The push for “preferred pronouns” for trans and non-binary students as mandatory has created “compelled speech” concerns for many universities.
- Freedom of speech and academic freedom permits teachers to decide how to approach the issue.
- Title IX protections have been used to reprimand professors and teachers who do not abide by the school’s policies, threatening the possibility of termination in some cases.
- Ken Tashjy, an adjunct instructor at Suffolk University in Boston, is calling out the practice in an op-ed for Campus Reform.
- “While the preferred pronoun push in higher education is promoted under the guise of advancing diversity and inclusion, such efforts are no less offensive to the First Amendment since they force an individual to adhere to an ideological point of view they find unacceptable,” says Tashjy.
Why it’s News
The Supreme Court affirms the right of free speech and from compelled speech, and this has created tension in higher education as it attempts to address the recent civil rights push for trans-protections.
Tashjr cites the case of tenured Professor Nicholas Meriwether of Shawnee State University, who in 2018 was threatened with disciplinary action and termination for refusing on religious and personal grounds to identify trans students by their preferred pronouns. He sued the university and received a settlement of $400,000
“Forcing Meriwether to convey this message amounts to compelled speech, which is irreconcilable with the First Amendment and violates a ‘cardinal constitutional command.’ This decision and the resulting settlement should put institutions on clear notice that implementing similar ill-fated and unconstitutional policies will cost they/them/theirs dearly,” says Tashjy.
Backing Up a Bit
Colleges and universities are not instituting these laws for the sake of being tyrannical.
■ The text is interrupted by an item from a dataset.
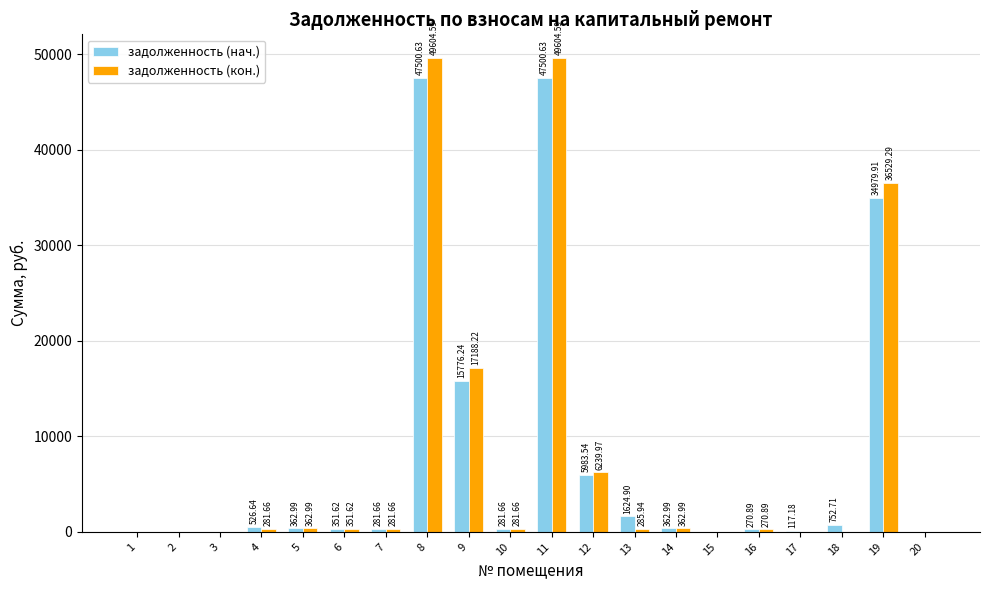

Where is задолженность (кон.) nearest to the value 24802?

9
Many are responding to calls for more protection for vulnerable students and populations, such as the LGBT+ community due to the harsh treatment they’ve received. It is considered cruel to not address students with gender dysphoria by a gender they do not identify as. The implementation of these rules does raise further ethical considerations, though.
Academic and corporate diversity policies have been called out before. Hundreds of academics have spoken out against the practice, and many have lost their jobs. It also needs to be clarified where the moral lines should be drawn on these issues, which has resulted in teachers being disciplined for just showing opposing arguments in classrooms.
Wilfrid Laurier University in Canada disciplined graduate student Lindsay Shepard in 2018 for showing Dr. Jordan Peterson clips in a dialogue about the discourse between Pro and Anti-Trans positions because merely presenting the opposing position amounted to hate speech.